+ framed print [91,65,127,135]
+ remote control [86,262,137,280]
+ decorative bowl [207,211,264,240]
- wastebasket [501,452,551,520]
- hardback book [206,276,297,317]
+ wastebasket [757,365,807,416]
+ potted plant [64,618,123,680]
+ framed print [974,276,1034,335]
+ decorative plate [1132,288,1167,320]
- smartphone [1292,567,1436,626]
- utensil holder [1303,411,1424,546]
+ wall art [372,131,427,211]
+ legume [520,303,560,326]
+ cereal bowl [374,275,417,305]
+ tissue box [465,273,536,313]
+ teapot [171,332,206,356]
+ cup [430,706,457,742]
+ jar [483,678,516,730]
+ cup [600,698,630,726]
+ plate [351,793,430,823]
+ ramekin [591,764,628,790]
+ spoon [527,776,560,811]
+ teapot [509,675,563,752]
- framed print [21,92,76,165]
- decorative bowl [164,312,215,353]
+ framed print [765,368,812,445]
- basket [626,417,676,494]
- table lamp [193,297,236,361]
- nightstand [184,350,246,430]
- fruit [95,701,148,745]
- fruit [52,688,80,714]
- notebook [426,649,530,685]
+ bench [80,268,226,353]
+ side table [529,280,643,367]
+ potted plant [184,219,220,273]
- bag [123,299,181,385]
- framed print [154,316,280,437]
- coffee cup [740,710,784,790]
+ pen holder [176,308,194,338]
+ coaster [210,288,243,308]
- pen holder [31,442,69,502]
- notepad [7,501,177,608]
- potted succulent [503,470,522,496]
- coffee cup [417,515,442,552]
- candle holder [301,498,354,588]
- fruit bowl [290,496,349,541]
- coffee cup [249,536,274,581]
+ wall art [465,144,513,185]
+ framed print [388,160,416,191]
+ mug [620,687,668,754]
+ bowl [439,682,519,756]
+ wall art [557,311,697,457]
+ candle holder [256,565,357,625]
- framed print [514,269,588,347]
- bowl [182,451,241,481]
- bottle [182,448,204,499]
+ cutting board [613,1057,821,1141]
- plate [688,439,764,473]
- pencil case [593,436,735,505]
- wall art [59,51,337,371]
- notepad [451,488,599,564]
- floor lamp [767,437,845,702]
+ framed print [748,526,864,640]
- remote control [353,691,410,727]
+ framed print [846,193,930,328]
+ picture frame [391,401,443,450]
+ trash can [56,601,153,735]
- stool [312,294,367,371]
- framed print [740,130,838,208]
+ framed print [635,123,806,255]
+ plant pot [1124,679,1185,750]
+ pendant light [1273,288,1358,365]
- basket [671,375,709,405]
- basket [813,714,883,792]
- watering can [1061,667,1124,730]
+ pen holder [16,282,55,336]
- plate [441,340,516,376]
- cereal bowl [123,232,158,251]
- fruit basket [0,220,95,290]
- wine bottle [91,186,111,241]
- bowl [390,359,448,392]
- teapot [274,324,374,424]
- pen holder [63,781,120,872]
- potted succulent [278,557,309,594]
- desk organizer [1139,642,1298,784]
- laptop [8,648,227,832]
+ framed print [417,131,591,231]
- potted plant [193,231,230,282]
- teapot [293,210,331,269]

* Problem *
Copy out every record above once more, precisely as written.

* Solution to this task *
+ framed print [91,65,127,135]
+ remote control [86,262,137,280]
+ decorative bowl [207,211,264,240]
- wastebasket [501,452,551,520]
- hardback book [206,276,297,317]
+ wastebasket [757,365,807,416]
+ potted plant [64,618,123,680]
+ framed print [974,276,1034,335]
+ decorative plate [1132,288,1167,320]
- smartphone [1292,567,1436,626]
- utensil holder [1303,411,1424,546]
+ wall art [372,131,427,211]
+ legume [520,303,560,326]
+ cereal bowl [374,275,417,305]
+ tissue box [465,273,536,313]
+ teapot [171,332,206,356]
+ cup [430,706,457,742]
+ jar [483,678,516,730]
+ cup [600,698,630,726]
+ plate [351,793,430,823]
+ ramekin [591,764,628,790]
+ spoon [527,776,560,811]
+ teapot [509,675,563,752]
- framed print [21,92,76,165]
- decorative bowl [164,312,215,353]
+ framed print [765,368,812,445]
- basket [626,417,676,494]
- table lamp [193,297,236,361]
- nightstand [184,350,246,430]
- fruit [95,701,148,745]
- fruit [52,688,80,714]
- notebook [426,649,530,685]
+ bench [80,268,226,353]
+ side table [529,280,643,367]
+ potted plant [184,219,220,273]
- bag [123,299,181,385]
- framed print [154,316,280,437]
- coffee cup [740,710,784,790]
+ pen holder [176,308,194,338]
+ coaster [210,288,243,308]
- pen holder [31,442,69,502]
- notepad [7,501,177,608]
- potted succulent [503,470,522,496]
- coffee cup [417,515,442,552]
- candle holder [301,498,354,588]
- fruit bowl [290,496,349,541]
- coffee cup [249,536,274,581]
+ wall art [465,144,513,185]
+ framed print [388,160,416,191]
+ mug [620,687,668,754]
+ bowl [439,682,519,756]
+ wall art [557,311,697,457]
+ candle holder [256,565,357,625]
- framed print [514,269,588,347]
- bowl [182,451,241,481]
- bottle [182,448,204,499]
+ cutting board [613,1057,821,1141]
- plate [688,439,764,473]
- pencil case [593,436,735,505]
- wall art [59,51,337,371]
- notepad [451,488,599,564]
- floor lamp [767,437,845,702]
+ framed print [748,526,864,640]
- remote control [353,691,410,727]
+ framed print [846,193,930,328]
+ picture frame [391,401,443,450]
+ trash can [56,601,153,735]
- stool [312,294,367,371]
- framed print [740,130,838,208]
+ framed print [635,123,806,255]
+ plant pot [1124,679,1185,750]
+ pendant light [1273,288,1358,365]
- basket [671,375,709,405]
- basket [813,714,883,792]
- watering can [1061,667,1124,730]
+ pen holder [16,282,55,336]
- plate [441,340,516,376]
- cereal bowl [123,232,158,251]
- fruit basket [0,220,95,290]
- wine bottle [91,186,111,241]
- bowl [390,359,448,392]
- teapot [274,324,374,424]
- pen holder [63,781,120,872]
- potted succulent [278,557,309,594]
- desk organizer [1139,642,1298,784]
- laptop [8,648,227,832]
+ framed print [417,131,591,231]
- potted plant [193,231,230,282]
- teapot [293,210,331,269]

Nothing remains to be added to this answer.